__Things to do__.
1. Rewrite the deployment instructions starting at "# View logs" and ending at "Linux service deployment.", replacing "hector" with "myapp" wherever it appears.
2. For each statement below, answer yes or no according to the deployment instructions, and quote the words that decide it.
(a) The systemd service runs under the user hector.
(b) The scale command sets the Kubernetes deployment to 3 replicas.
(c) The service file sets ProtectHome to false.
3. In one to three sentences, explain what the deployment instructions say the commands "kubectl get pods -l app=hector" and "kubectl get svc hector" are for.

__Text provided__.
== Segment start ==

Deploy to Kubernetes

# Create secret
kubectl create secret generic hector-secrets \
  --from-literal=openai-api-key=$OPENAI_API_KEY \
  --from-literal=anthropic-api-key=$ANTHROPIC_API_KEY

# Deploy
kubectl apply -f hector-deployment.yaml

# Check status
kubectl get pods -l app=hector
kubectl get svc hector

# View logs
kubectl logs -f deployment/hector

# Scale
kubectl scale deployment hector --replicas=5

Option 4: systemd (Linux)

Traditional Linux service deployment.

hector.service

[Unit]
Description=Hector AI Agent Platform
After=network.target

[Service]
Type=simple
User=hector
WorkingDirectory=/opt/hector
ExecStart=/opt/hector/hector serve --config /opt/hector/config.yaml
Restart=always
RestartSec=10

# Security
NoNewPrivileges=true
PrivateTmp=true
ProtectSystem=strict
ProtectHome=true
ReadWritePaths=/opt/hector/data

# Environment
Environment="OPENAI_API_KEY=sk-..."

== Segment end ==

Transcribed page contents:
== Segment start ==

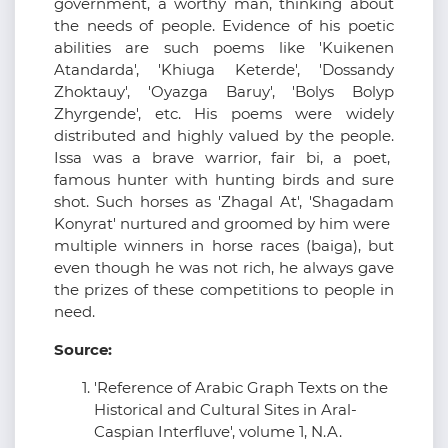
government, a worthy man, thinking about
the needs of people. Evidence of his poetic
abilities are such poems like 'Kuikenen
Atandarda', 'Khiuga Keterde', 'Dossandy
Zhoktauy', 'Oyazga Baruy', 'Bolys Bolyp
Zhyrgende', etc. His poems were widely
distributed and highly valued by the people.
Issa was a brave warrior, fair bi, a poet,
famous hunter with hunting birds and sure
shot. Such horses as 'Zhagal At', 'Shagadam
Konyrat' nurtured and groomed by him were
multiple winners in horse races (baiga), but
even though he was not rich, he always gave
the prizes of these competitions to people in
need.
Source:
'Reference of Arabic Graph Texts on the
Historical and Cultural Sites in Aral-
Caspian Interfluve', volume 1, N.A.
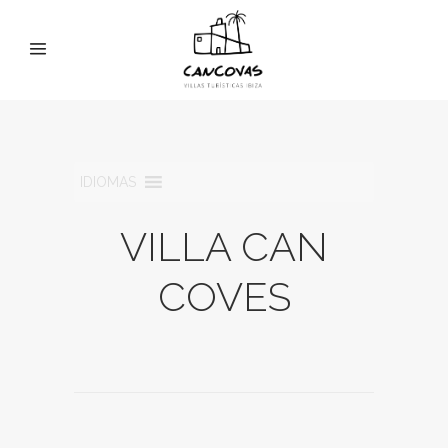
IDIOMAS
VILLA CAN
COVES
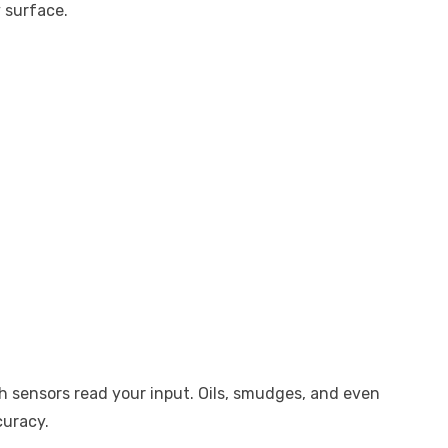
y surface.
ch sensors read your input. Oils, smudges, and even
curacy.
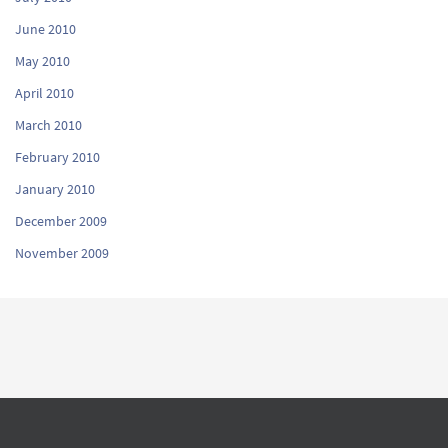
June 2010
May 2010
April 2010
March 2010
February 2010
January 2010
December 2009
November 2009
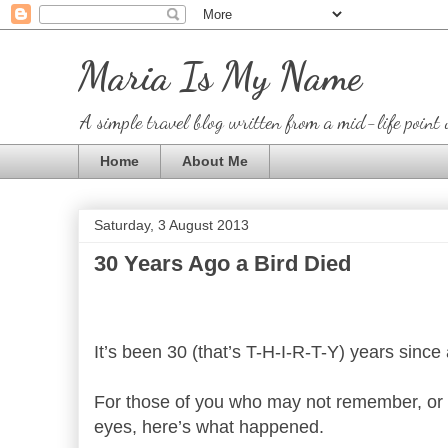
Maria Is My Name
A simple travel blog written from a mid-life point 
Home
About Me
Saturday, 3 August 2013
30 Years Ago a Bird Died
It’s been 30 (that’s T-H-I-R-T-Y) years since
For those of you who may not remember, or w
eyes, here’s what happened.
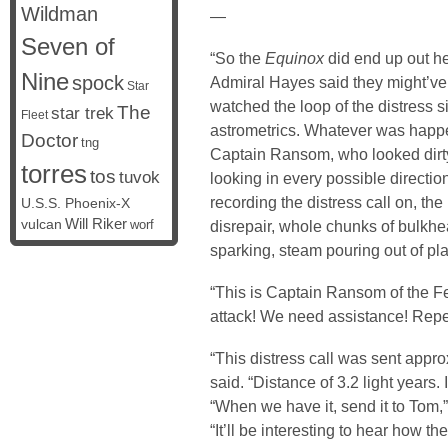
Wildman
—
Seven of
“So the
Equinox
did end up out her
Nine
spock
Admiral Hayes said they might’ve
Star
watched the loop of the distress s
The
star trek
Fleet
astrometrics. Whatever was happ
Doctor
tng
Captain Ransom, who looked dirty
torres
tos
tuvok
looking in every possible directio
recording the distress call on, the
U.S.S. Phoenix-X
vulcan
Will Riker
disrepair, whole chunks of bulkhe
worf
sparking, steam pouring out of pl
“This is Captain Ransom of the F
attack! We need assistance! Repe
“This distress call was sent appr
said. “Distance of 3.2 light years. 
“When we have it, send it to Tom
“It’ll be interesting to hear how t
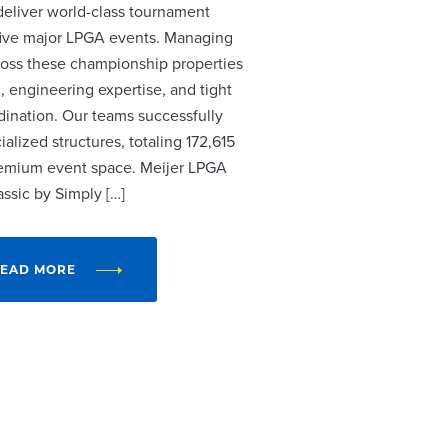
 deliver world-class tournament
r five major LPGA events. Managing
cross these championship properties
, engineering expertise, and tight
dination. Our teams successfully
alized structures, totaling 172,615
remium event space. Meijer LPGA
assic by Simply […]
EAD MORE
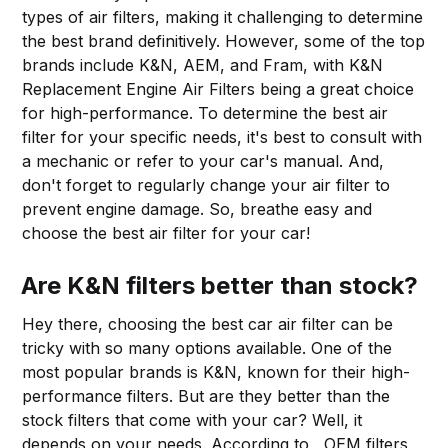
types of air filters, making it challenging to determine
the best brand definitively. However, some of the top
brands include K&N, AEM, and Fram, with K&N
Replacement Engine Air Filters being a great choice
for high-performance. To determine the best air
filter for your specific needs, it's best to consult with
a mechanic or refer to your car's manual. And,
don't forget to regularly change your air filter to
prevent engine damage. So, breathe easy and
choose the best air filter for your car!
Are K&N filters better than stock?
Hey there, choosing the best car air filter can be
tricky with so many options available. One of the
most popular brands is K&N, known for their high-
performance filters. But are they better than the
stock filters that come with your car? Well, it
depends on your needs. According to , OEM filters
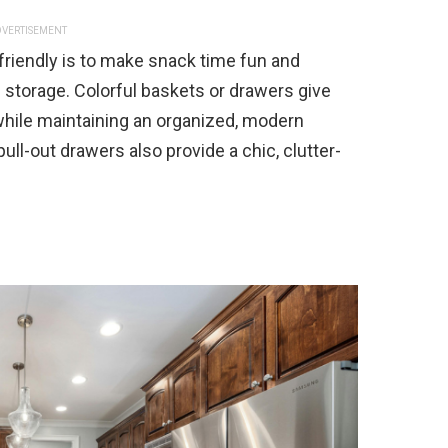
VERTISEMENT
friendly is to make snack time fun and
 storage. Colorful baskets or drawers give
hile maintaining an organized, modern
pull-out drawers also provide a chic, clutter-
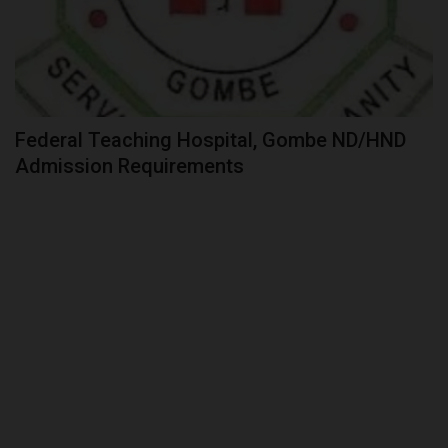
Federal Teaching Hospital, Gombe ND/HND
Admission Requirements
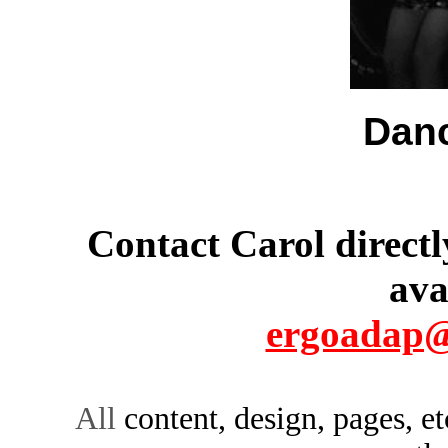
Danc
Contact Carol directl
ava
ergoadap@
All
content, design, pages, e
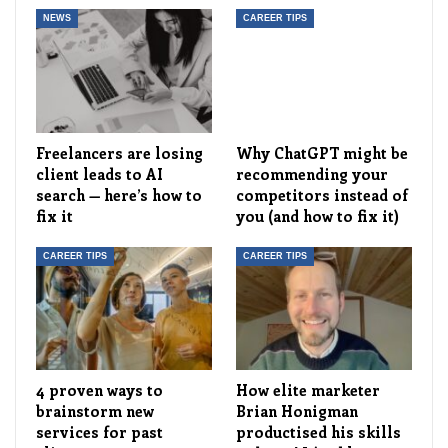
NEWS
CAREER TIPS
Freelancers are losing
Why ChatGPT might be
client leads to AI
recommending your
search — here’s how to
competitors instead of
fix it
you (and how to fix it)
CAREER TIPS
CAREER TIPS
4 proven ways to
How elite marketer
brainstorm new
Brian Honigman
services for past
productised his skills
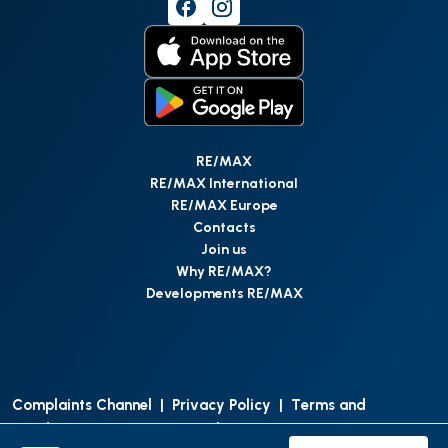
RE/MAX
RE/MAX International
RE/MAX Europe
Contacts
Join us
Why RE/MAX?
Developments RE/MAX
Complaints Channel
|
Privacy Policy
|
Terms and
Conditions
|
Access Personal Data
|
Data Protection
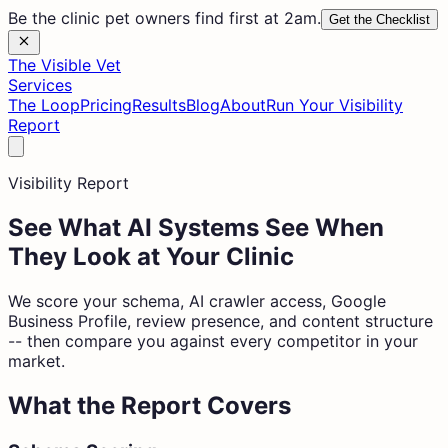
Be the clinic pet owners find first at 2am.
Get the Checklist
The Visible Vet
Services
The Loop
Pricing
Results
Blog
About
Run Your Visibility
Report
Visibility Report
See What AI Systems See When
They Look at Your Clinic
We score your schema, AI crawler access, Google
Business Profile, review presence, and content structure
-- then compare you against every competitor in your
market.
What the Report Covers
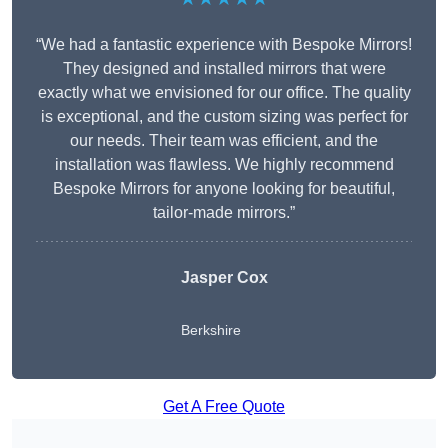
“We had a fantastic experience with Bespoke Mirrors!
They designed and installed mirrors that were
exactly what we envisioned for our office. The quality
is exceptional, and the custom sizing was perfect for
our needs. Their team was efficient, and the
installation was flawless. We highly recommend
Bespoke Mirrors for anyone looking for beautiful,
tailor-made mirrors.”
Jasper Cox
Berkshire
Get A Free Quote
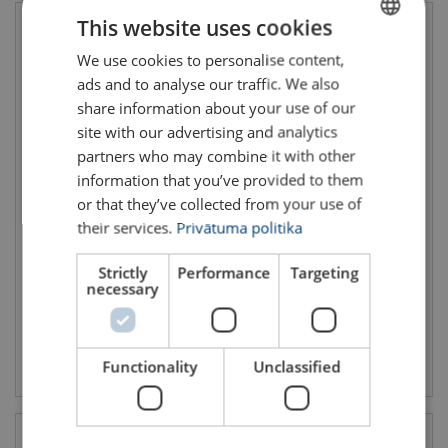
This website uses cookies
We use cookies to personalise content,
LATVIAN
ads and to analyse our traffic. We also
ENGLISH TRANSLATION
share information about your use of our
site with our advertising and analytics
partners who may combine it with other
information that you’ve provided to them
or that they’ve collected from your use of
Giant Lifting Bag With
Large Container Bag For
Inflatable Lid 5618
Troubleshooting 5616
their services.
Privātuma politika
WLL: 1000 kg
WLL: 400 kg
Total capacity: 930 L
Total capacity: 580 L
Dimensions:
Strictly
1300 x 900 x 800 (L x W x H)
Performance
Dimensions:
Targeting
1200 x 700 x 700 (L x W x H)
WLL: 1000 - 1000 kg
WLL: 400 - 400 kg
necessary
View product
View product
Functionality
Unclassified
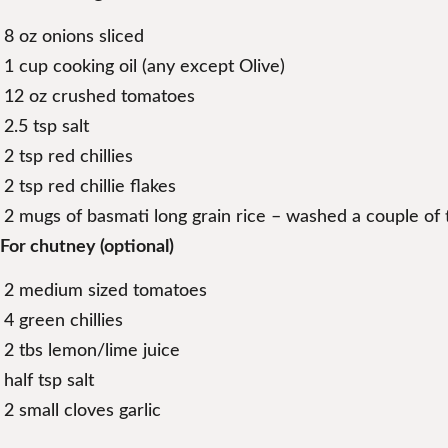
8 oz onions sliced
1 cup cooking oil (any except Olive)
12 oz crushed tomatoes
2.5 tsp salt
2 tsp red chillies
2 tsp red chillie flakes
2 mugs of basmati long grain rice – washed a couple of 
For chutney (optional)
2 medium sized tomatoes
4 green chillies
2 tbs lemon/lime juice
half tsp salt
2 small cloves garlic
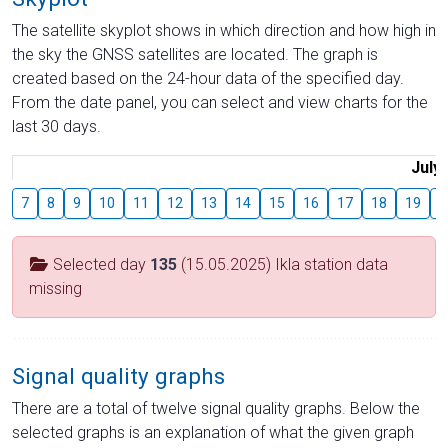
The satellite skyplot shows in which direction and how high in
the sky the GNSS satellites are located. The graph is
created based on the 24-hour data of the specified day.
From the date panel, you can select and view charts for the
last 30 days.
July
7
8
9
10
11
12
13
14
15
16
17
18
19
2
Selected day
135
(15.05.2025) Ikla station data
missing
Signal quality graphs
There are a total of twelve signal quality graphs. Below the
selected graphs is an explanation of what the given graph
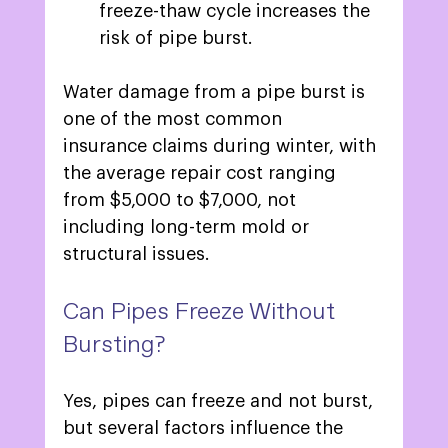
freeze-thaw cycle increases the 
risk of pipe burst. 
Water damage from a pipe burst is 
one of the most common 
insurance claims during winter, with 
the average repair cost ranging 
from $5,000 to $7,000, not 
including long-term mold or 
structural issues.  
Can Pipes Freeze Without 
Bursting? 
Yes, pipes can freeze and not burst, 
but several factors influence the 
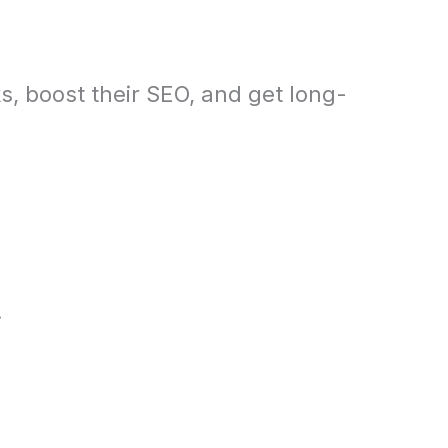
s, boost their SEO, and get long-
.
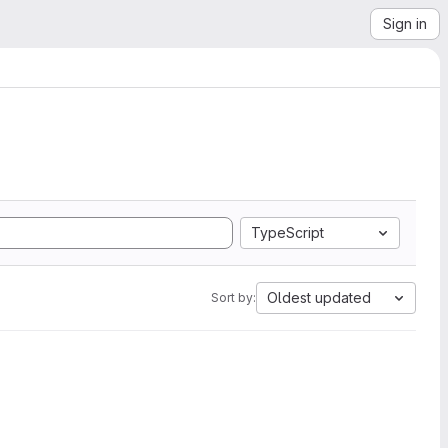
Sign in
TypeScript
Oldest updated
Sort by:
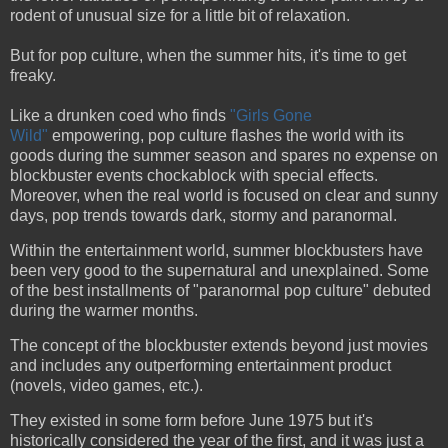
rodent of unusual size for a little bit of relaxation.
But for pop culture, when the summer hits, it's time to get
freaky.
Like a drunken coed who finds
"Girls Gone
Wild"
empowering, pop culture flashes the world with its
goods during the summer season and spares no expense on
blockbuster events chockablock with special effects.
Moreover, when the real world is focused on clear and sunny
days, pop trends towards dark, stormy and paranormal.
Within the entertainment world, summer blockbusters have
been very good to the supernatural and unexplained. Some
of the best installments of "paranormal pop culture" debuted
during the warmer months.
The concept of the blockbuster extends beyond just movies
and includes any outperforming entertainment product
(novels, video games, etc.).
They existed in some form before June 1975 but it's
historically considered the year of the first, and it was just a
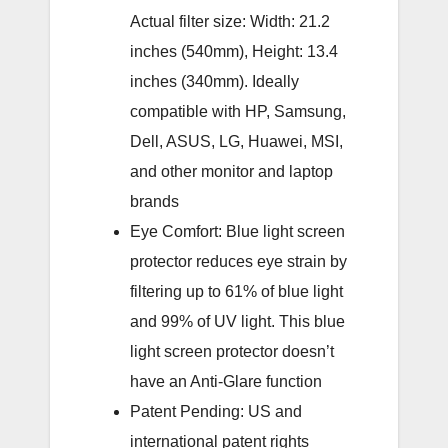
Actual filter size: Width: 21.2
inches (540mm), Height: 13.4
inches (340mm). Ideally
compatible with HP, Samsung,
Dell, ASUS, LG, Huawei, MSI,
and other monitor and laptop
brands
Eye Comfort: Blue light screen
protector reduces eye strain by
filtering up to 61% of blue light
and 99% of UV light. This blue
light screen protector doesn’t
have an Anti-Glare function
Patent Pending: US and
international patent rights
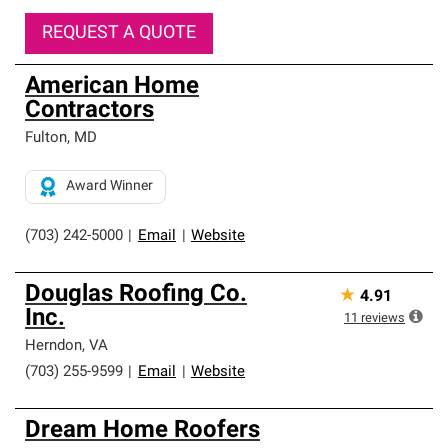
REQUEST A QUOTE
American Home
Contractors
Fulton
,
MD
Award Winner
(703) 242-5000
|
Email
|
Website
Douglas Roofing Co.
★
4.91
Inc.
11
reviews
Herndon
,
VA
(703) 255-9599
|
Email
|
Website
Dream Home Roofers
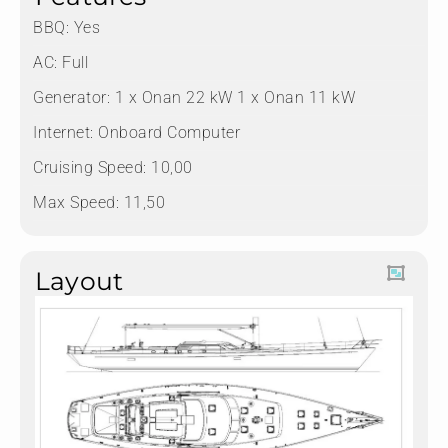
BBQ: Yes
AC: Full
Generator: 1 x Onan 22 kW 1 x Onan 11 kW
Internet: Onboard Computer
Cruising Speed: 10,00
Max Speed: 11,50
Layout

== Segment end ==

__Answers by item__.
1.
# View logs
kubectl logs -f deployment/myapp

# Scale
kubectl scale deployment myapp --replicas=5

Option 4: systemd (Linux)

Traditional Linux service deployment.

2.
(a) Yes: "User=hector"
(b) No: "kubectl scale deployment hector --replicas=5"
(c) No: "ProtectHome=true"

3. They check status. Both commands sit under the comment "# Check status" and follow the deploy step "kubectl apply -f hector-deployment.yaml".